Disgraceful.
Shameful.
Injustice.
These are but a few of the words that come to this reporter’s mind in response to the reckoning that, over past weeks, has sent shockwaves through the hallowed halls of Williams College. The reckoning in question? Well, it concerns these very halls themselves.
Investigative reporters at the Haybale were first alerted to the seeds of scandal in early September by one Ambrosia Hopkins ‘25, who, during her twice-daily anaerobic calisthenics routine (“It’s a full-body exercise technique that uses only your own body weight to achieve lasting endurance and cardiovascular fitness,” she explained, unprompted), noticed a strange coincidence in the signage of the many buildings she passed during her workout.
“Weston Hall. Greylock Hall. Griffin Hall,” Hopkins listed, then kept going, for several more minutes. Eventually, she stopped, and pinned this reporter with a stare so haunted, it belonged in a Spirit Halloween. “Matilda Hall.”
Matilda Hall. A seemingly innocent name for a seemingly innocent student. But both are little more than facades – facades that, when torn away, reveal the “equitable” “meritocracy” of this college for the writhing cesspool of corrupt, nepotistic worms it really is.

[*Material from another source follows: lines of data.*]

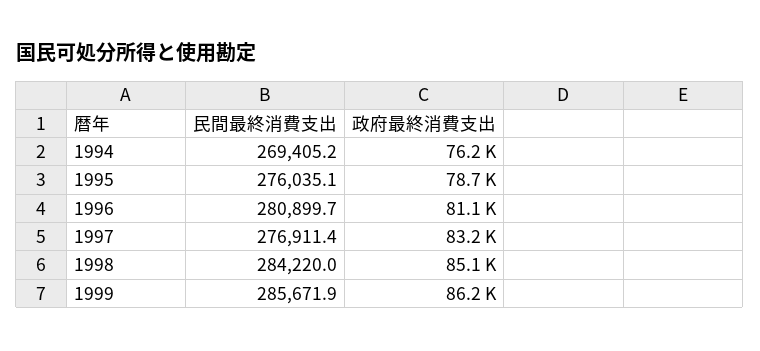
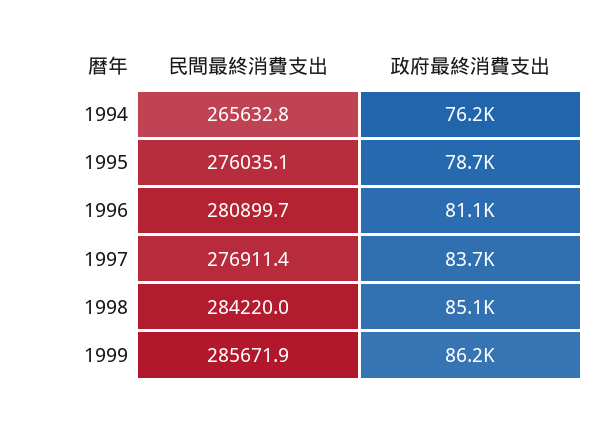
  {
    "民間最終消費支出": {
-     "1994": 269405.2,
+     "1994": 265632.8,
      "1995": 276035.1,
      "1996": 280899.7,
      "1997": 276911.4,
      "1998": 284220,
      "1999": 285671.9
    },
    "政府最終消費支出": {
      "1994": 76200,
      "1995": 78700,
      "1996": 81100,
-     "1997": 83200,
+     "1997": 83700,
      "1998": 85100,
      "1999": 86200
    }
  }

The other members of Hall and Hopkins’ suite shared Hopkins' shock at this connection. “When I first met Matilda,” commented suitemate Percival Garfield III ‘25, “I thought – normal kid, you know? Probably got a vacation house, couple of yachts, maybe her dad has an offshore account in the Cayman Islands or two, nothing fancy. It wasn’t until I saw her full name on her door that I realized just how high up this thing goes.”
“I thought it was nothing at the time,” said Hall’s roommate Penelope Von Sage ‘25, who wished to remain anonymous. “Matilda, she – she told me she got a B once. Algebra, 8th grade. How could a person like that ever be admitted to Williams, I thought? Well, now we know how.”
Garfield, Hopkins, and the other members of Hall’s suite revealed to reporters the expert deductive reasoning by which they came to their conclusion. In their croom, behind a draped sheet marked “Secret Conspiracy Board,” hangs the evidence itself: a low res JPEG of Hollander Hall, the word “Hall” circled ten to twenty times in Sharpie, and a poorly rendered stick figure drawing of Matilda Hall, connected by a single red string, Charlie Day style.
“It took us a while to realize it,” commented Garfield. “Endless nights of theorizing, conjecture, banging our heads against the wall – you can see the dent right over there. But once we saw what these two had in common, the game was up. The whole thing was blown right open.”
“All of them,” said Hopkins, weeping silent, furious tears. “That’s why she’s here. Her family donated all of them.”
Like the hard-hitting, unflinching journalists we are, the investigative reporters of the Haybale refused to let this injustice slide. We decided to go all the way to the top, to the origin of Hallgate herself: the paragon of privilege, the epitome of entitlement, Matilda Hall ‘25.
In a manner reeking of old money and old, old privilege, Hall refused to respond to these accusations, instead dodging the question with such shameless evasions as “Who are you people?”, “My dad’s a bus driver, what are you talking about?”, “Can you guys seriously stop following me?”, and “Okay, I’m calling CSS.”
Freedom of the press dies in shackles.
While Hall may never corroborate these reports, and we may never legally be allowed within 100 yards of her and her immediate family again, the faith that students like Garfield and Hopkins once held in this academic institution remains shaken to its core.
“Unlike Matilda, we had to work to get here,” stated Garfield, shaking his head in profound dismay. “Thrice-daily private SAT tutoring is, like, hard, you know?”
Hopkins echoed this sentiment: “Just because my parents can only afford to donate one building, maybe two,” she commented, “that doesn’t mean I have any less of a right to be here than Matilda does.”
Hallgate, however, is no isolated case. Through painstaking hours of research on WSO Facebook, Haybale reporters recently identified a development case even more egregious than Matilda Hall: a student by the name of Jake House, ‘27.
“Bascom House. Wood House. Gladden House.” Reports indicate that Ambrosia Hopkins has not ceased listing Houses to this day.